The task
Which rows below contain the word "Montessori"? Extract each of those rows in full.

═══ The input

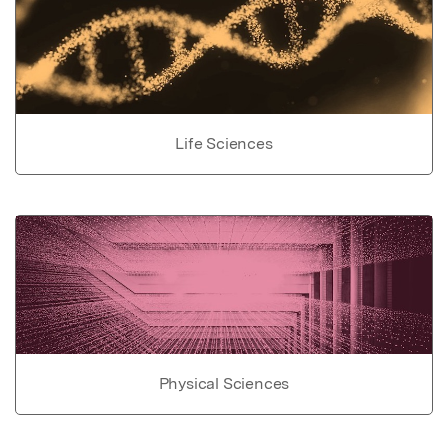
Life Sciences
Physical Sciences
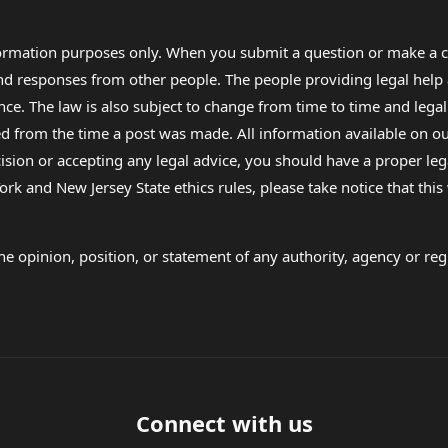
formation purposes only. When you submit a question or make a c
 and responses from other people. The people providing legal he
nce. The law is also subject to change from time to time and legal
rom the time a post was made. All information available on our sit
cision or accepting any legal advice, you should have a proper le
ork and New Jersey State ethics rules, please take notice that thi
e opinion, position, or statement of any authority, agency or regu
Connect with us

══════
═══ The input

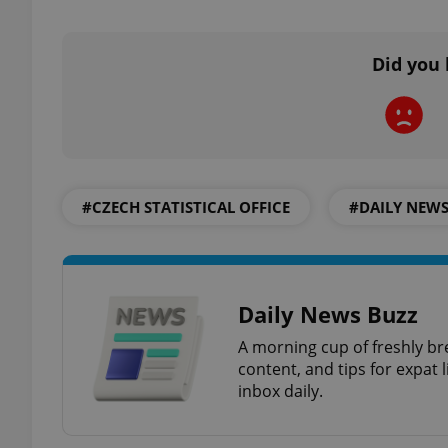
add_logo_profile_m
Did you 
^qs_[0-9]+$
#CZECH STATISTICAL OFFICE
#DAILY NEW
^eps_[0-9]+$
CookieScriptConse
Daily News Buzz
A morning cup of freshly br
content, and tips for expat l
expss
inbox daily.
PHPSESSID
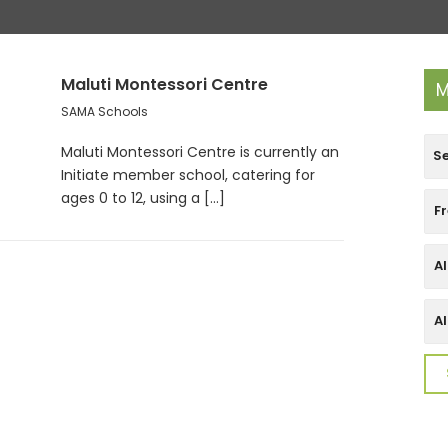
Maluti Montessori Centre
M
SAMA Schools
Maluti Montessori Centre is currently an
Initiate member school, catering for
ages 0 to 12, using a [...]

══════

Answer to this task
Maluti Montessori Centre
Maluti Montessori Centre is currently an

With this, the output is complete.